Extract provided

:::

Multimedia audio slide show tells 1960 story of first Florida high school to integrate. iPhone & iPad version.

I know we did, as I grew up in the 1960’s. I recall flickering black and white television images of students blasted with fire hoses and reading about the freedom riders in Life magazine.

But do young people today know this history? Recently I found out that some Miami high school students were amazed to hear that segregation was a way of life in their home town.

Being white and living in Idaho and Washington state, to me the civil-rights movement was an abstraction. I had never experienced discrimination. In my family we were raised to be inclusive, my parents frequently reminding us that the color of one’s skin did not matter. Then Martin Luther King died. His assassination shook my college idealism to the core, and for a while my friends and I wondered what sort of world was awaiting us.

When I moved to Miami 30 years ago it rarely occurred to me that I was living in the deep south. I remember in 1980 our realtor remarking that just a few years before our Miami Shores neighborhood had been “red lined”, where banks would keep minorities out by applying more stringent loan requirements than to whites. Though no longer pure white, we wouldn’t have to worry about “them”, she implied.

Miami’s Jim Crow legacy hit home when a family friend told of being able to buy a senior prom dress at a downtown department store, but she was unable to try it on first as the fitting rooms were for whites only. She had to buy it and hope it fit. She went on to be the first African American woman judge in Florida.

When history teacher David Monaco, left, told his AP American History class Miami used to be segregated, Taylor Altidor, right, and her classmates couldn't believe it.

In the years since the lens through which I viewed my adopted community was that of a rich cultural stew, Cubans and Nicaraguans and Colombians, Coconut Grove Bahamians and African Americans, with Haitians rounding out the mix. An occasional remaining Gringo would be tossed in for seasoning. South Florida’s civil-rights legacy was not on my radar screen.

Last February my radar lit up. I was commissioned to produce a multimedia show about the 50th anniversary of Florida’s first high school to integrate, and while interviewing former students I learned first hand what it was like to live in a segregated Miami.

Paul Wyche, who in 1960 entered the then all white Archbishop Curley School for Boys, told me how his cross country team left a Howard Johnson’s restaurant when he was refused service because he was black. And as a student sports reporter for the Miami Herald he and the black basketball players were called the “N-word” in Homestead.

Constance Moore Thornton described to me the “colored” and “white” drinking fountains at her neighborhood Winn Dixie grocery store, which offended her, so she refused to drink from either. Yet as a rebellious teen she rode in the front of Miami’s buses and endured stares from both blacks and whites without incident. She helped integrate sister school Notre Dame Academy, and like Wyche, felt fully accepted by their Catholic school, faculty and fellow students.

Sandwiched between the Spring 1960 student-led sit ins that integrated lunch counters in Tennessee, Georgia and throughout the south, and the May 1961 freedom rides, history was being made in Miami too. The Archbishop quietly admitted black students into his Catholic high schools in September 1960, without “making a fuss” the Miami Herald reported.

Black and white students from the early 1960s returned to their high school to share their experience with integration.

:::

Data extract
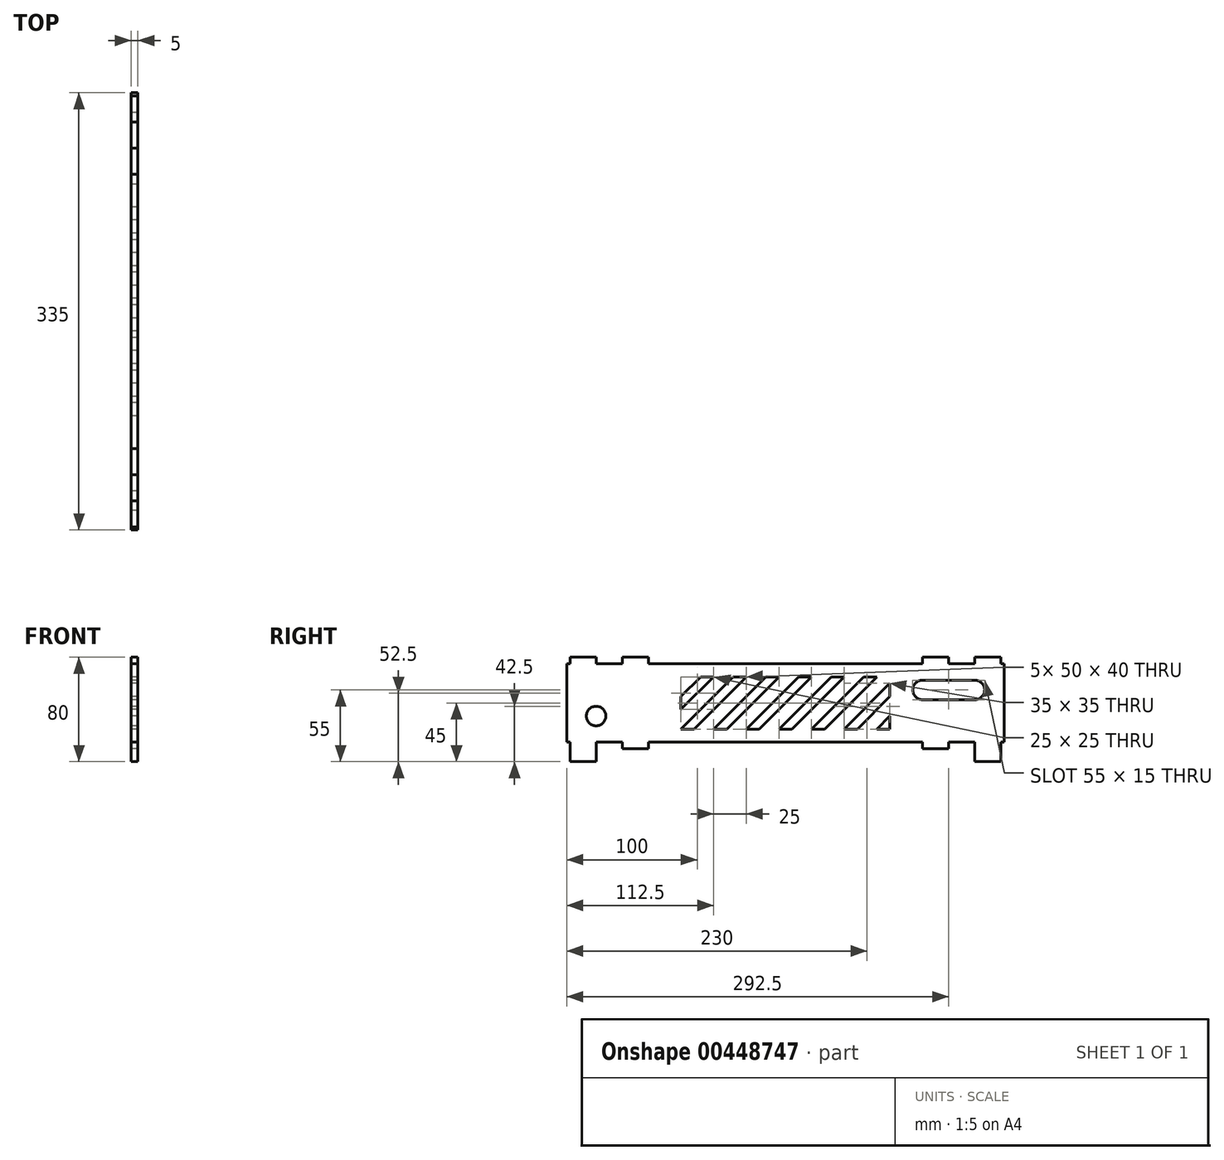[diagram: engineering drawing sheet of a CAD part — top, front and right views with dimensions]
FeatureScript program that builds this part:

:::

Problem to solve
Can you repeat the stretch of the text on Miami's school integration from "Multimedia audio slide" through "in Life magazine.", substituting "TV" for "television"? The listing is separate material, apart from the text on Miami's school integration.

Full answer
Multimedia audio slide show tells 1960 story of first Florida high school to integrate. iPhone & iPad version.

I know we did, as I grew up in the 1960’s. I recall flickering black and white TV images of students blasted with fire hoses and reading about the freedom riders in Life magazine.